While those who have access to an EMDR therapist may benefit more from in person treatment, there are several benefits to using a virtual tool:

    • Affordable: Virtual EMDR tools are far more affordable than actual therapy.  EMDR requires 8 to 12 sessions and not everyone has insurance or the financial resources to afford this.
    • More Flexibility: Doing EMDR with a tool offers more flexibility.  The client can conduct it conveniently on their own timetable instead of working within a therapist’s schedule.  This can be especially beneficial if a therapist is booked out or may be going on vacation.
    • More Control: Self-administering EMDR can give control to the client. Even though they are following directions from the tool or video guide, they are ultimately in control of their imagery and activity (bilateral stimulation).
    • Preference To Work Independently: Some people have other problems like social anxiety or trust issues that may prevent them from working with a therapist.  Using a virtual tool can help them work on their trauma without triggering their anxiety.
    • Remote Access: Not every therapist is specialized in EMDR, which can make finding proper care difficult for people in remote places. In many regions and countries, there’s a serious lack of psychotherapists and psychologists altogether. Under these circumstances, virtual EMDR can be the solution.

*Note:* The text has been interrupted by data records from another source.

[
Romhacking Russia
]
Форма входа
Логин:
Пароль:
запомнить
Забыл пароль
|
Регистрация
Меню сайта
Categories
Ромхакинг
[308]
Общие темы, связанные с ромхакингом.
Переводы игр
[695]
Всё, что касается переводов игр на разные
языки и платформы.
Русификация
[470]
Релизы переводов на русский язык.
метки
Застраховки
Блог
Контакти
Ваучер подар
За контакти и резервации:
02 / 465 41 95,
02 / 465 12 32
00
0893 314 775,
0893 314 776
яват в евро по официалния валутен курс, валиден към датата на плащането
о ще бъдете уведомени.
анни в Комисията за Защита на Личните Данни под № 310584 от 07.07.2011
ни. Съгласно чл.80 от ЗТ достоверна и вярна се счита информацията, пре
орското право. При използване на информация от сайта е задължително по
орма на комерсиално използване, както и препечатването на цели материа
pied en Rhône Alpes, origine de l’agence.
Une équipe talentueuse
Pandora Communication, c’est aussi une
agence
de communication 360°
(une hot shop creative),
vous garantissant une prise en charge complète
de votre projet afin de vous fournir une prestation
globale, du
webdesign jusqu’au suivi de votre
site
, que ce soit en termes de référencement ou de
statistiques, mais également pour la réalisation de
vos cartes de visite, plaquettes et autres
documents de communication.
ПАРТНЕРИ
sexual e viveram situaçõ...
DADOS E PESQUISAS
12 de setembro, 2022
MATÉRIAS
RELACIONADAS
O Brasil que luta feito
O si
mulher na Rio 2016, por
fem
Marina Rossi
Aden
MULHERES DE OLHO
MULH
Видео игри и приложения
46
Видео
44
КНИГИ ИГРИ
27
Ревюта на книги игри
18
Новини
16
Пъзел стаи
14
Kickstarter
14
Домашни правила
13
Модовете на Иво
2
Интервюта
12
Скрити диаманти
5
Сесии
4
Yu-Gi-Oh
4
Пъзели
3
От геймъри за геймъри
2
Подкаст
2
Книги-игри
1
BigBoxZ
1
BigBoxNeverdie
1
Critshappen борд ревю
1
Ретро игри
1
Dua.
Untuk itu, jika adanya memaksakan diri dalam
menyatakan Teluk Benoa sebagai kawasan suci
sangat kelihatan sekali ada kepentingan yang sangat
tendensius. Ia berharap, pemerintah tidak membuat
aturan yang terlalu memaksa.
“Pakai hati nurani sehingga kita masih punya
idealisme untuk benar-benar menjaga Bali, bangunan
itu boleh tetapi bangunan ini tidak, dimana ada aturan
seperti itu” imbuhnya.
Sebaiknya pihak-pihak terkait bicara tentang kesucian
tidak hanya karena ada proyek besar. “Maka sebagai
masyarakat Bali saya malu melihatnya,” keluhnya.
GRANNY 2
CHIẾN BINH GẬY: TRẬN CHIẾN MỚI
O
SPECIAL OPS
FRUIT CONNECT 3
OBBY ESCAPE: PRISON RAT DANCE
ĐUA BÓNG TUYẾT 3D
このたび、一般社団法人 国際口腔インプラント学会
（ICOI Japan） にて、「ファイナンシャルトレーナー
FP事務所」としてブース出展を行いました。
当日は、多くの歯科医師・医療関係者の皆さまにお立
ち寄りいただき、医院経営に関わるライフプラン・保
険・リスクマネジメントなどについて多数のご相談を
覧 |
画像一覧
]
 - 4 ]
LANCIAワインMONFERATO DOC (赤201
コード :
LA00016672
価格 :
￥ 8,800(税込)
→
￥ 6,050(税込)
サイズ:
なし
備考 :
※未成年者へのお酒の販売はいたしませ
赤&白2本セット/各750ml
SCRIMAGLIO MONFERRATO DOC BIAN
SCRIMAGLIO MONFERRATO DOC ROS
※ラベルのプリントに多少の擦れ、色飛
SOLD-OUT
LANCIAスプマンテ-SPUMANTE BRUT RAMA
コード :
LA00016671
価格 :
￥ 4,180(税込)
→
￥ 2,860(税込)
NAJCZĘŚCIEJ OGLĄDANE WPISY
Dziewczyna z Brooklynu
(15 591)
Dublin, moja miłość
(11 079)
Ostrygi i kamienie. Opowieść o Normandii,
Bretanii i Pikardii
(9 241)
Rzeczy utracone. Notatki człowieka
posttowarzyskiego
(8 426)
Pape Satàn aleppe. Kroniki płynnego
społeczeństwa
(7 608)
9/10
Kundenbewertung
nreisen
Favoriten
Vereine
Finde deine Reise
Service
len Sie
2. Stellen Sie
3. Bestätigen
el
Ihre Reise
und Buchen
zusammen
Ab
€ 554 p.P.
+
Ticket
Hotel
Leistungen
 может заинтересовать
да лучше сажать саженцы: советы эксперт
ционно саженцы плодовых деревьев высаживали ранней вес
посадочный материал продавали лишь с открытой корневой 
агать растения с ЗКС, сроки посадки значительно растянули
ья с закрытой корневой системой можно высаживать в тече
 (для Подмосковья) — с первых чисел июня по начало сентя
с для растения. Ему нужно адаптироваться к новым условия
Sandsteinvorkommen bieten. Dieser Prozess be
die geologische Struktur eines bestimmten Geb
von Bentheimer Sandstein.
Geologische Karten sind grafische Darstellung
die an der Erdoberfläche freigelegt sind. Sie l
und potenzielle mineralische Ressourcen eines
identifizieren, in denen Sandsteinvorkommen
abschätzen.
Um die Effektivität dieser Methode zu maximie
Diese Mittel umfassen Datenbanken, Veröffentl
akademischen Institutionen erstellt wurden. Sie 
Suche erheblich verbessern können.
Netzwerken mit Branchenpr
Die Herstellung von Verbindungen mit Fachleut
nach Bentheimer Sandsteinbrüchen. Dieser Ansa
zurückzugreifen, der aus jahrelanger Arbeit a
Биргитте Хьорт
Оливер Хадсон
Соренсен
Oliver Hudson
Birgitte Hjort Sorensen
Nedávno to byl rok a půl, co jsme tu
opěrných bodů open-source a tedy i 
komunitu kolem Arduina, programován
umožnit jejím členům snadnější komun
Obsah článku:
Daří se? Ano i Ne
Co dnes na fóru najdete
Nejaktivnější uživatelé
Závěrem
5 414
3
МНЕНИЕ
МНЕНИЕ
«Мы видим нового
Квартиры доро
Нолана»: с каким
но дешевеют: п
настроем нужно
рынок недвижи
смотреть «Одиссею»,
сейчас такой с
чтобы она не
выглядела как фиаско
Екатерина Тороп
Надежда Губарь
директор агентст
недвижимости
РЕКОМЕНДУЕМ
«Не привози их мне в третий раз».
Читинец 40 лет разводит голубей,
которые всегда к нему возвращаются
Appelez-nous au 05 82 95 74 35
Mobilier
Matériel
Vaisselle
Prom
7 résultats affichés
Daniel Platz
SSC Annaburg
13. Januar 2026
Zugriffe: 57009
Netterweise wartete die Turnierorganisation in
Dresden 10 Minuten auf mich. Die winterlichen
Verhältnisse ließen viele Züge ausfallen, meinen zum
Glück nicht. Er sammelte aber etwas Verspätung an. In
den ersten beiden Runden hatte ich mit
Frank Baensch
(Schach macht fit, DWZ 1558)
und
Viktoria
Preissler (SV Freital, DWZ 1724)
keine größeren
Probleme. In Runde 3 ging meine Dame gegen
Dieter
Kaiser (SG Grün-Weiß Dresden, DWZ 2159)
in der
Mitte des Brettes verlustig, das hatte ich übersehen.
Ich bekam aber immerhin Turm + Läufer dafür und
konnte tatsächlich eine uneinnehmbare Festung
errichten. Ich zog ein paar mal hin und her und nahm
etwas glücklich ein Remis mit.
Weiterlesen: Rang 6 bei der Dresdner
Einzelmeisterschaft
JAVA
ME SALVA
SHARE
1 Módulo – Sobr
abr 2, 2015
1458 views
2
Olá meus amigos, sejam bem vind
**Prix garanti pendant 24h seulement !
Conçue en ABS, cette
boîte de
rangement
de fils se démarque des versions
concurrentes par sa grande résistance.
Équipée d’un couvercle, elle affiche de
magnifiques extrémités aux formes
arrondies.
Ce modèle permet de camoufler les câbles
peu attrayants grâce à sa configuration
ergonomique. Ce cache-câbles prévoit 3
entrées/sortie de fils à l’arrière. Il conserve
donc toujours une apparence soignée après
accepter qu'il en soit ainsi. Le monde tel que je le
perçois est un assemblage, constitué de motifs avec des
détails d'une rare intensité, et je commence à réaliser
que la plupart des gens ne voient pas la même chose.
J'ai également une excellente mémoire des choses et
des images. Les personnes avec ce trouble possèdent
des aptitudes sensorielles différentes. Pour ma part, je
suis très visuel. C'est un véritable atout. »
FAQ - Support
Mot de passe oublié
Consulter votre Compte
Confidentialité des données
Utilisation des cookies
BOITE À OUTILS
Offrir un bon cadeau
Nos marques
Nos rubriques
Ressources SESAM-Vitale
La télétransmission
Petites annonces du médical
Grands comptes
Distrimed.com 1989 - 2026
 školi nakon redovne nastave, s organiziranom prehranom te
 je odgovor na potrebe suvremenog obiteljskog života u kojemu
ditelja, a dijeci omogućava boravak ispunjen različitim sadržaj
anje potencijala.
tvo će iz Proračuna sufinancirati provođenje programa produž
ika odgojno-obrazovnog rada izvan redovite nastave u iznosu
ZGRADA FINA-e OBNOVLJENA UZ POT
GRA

The tool can be accessed by anyone, anywhere.

Challenges/Risks of Doing EMDR With a Tool

Self-administering EMDR through a tool isn’t without its drawbacks and challenges:

    • Dissociation:  During EMDR, there’s always a small risk of dissociation with current surroundings, especially in the later stages when the traumatic event is recalled.  Unlike a therapist, the virtual tool may not be equipped to handle this risk.
    • Lack of Therapeutic Alliance: The therapeutic relationship and the support that a client receives from a therapist is absent when using an EMDR tool.
    • Finding a Suitable Place: An individual pursuing virtual EMDR may not have access to a private and safe space that is naturally provided by a therapist’s office.

How to Do EMDR Virtually?

Self-administering EMDR online with a tool can be effective if done properly, and it may be a more practical solution for some clients.  For in depth information about self-administered EMDR programs and tools, read our article about virtual EMDR.  There are different tools available and we recommend VirtualEMDR.  Read our review here.

BetterHelp has numerous certified therapists specializing in EMDR who can conduct the sessions completely online through video conferencing.  These sessions are very similar to meeting with a therapist in person opposed to conducting the session yourself using a tool.


If you’re concerned about whether EMDR through an online tool is workable, try it for yourself. It may not work for everyone, but for the most part, the procedure and steps are no different than doing it face to face with a therapist.  If you follow the instructions faithfully, you are more likely to have positive outcomes.

Online EMDR has its pros and cons, but it’s preferable than no treatment at all. It’s important to understand EMDR, whether physical or virtual, can only help with single trauma.